Eine kalorienarme Zubereitung für die zarten Stücke, wie zum Beispiel aus dem Rücken geschnittene Medaillons.

Wild braten in der Pfanne:

Eignet sich perfekt für flache Wildfleischstücke ( z.B. Schnitzel, Koteletts, Medaillons) und für Geschnetzeltes; Fleisch kurz anbraten, Hitze reduzieren und Fleischstücke rundum fertig braten.

Wild braten im Ofen / im Smoker:

Eine ideale Garmethode für größere Wildteile wie z.B. die Keule, einen ganzen Rücken oder die Schulter.
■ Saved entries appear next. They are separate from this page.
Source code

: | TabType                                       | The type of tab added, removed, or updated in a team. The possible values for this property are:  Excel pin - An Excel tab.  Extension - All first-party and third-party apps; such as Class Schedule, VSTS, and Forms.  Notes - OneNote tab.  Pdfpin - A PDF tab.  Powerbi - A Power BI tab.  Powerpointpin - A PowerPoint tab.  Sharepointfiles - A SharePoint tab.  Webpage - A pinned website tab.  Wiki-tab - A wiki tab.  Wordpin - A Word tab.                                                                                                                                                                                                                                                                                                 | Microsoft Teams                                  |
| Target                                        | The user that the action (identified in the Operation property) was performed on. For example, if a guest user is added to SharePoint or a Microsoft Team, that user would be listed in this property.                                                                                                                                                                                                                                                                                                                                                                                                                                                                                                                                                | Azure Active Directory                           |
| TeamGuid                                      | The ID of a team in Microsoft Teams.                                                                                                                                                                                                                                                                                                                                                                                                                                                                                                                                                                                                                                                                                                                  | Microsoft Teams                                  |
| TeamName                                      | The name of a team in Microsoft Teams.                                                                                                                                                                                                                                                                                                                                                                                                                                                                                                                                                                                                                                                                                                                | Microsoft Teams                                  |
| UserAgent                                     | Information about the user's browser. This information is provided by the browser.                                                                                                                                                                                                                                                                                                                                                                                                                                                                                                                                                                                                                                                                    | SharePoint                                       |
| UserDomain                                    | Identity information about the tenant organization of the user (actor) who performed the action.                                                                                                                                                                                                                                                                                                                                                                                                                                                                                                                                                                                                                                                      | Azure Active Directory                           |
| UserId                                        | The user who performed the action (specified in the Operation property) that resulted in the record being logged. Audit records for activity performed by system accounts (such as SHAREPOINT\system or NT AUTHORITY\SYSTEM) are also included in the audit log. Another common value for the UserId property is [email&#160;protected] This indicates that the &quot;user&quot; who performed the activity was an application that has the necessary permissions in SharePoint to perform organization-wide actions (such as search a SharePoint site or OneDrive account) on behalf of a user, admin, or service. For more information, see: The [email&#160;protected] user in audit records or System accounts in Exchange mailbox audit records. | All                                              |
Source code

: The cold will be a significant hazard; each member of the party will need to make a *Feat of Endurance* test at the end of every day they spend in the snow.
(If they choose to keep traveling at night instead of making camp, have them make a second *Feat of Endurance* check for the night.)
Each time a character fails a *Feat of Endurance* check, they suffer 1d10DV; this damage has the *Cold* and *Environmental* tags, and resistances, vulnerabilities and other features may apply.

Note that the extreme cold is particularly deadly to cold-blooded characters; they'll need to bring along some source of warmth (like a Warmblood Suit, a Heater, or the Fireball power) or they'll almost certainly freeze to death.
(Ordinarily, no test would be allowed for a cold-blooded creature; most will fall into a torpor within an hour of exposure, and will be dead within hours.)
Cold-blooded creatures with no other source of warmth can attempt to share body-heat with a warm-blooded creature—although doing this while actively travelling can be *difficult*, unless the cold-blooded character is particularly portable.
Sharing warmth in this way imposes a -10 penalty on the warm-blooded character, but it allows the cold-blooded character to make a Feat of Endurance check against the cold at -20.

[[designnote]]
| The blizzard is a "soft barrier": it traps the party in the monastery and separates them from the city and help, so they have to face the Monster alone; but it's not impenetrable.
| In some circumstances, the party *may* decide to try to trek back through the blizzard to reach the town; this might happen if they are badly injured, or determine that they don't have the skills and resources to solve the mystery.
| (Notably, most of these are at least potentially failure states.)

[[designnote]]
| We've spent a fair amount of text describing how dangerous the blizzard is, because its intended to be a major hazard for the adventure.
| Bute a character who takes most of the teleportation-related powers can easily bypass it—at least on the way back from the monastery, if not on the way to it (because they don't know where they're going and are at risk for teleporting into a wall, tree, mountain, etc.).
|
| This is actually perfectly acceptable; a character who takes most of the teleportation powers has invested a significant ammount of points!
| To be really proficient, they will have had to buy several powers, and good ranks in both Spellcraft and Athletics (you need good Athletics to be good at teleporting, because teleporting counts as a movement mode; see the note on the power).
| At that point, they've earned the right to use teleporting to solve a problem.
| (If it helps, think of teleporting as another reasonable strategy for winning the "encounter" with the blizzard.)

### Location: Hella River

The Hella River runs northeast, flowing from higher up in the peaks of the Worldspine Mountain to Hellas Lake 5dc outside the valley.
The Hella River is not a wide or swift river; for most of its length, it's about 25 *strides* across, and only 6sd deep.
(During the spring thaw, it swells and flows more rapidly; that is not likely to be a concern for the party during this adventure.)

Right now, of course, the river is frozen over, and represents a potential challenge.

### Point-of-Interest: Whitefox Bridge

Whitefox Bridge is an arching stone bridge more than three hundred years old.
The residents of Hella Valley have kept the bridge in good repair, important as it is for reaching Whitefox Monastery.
Erst wird das Wildfleisch großer Hitze ausgesetzt, dann bei geringerer Temperatur fertig gebraten.

Wild schmoren:

Diese Zubereitung ist gut geeignet für das Fleisch von etwas älteren Tieren. Durch das Anbraten und das häufige Reduzieren des Bratfonds entsteht ein intensives Aroma. 

Wild heißräuchern:

Diese Methode wird gerne für gepökeltes zartes Rückenfilet (z. B. vom Reh) oder für Brust und Keulen (z. B. von Fasan und Rebhuhn) eingesetzt.


Egal, ob als Vorspeise, Hauptspeise oder als Snack, die vielen wilden Rezepte sind vielfältig und abwechslungsreich und werden ihre Gäste begeistern. 
Von Wildbratwurst, Wildknacker, Salami und Pastete vom Wild, über Wild-Bolognese, Wildschweinragout, Hirsch-Geschnetzeltes, Reh-Keule oder – Rücken, mariniertes Kaninchen oder Entenbrust - werden sie wild!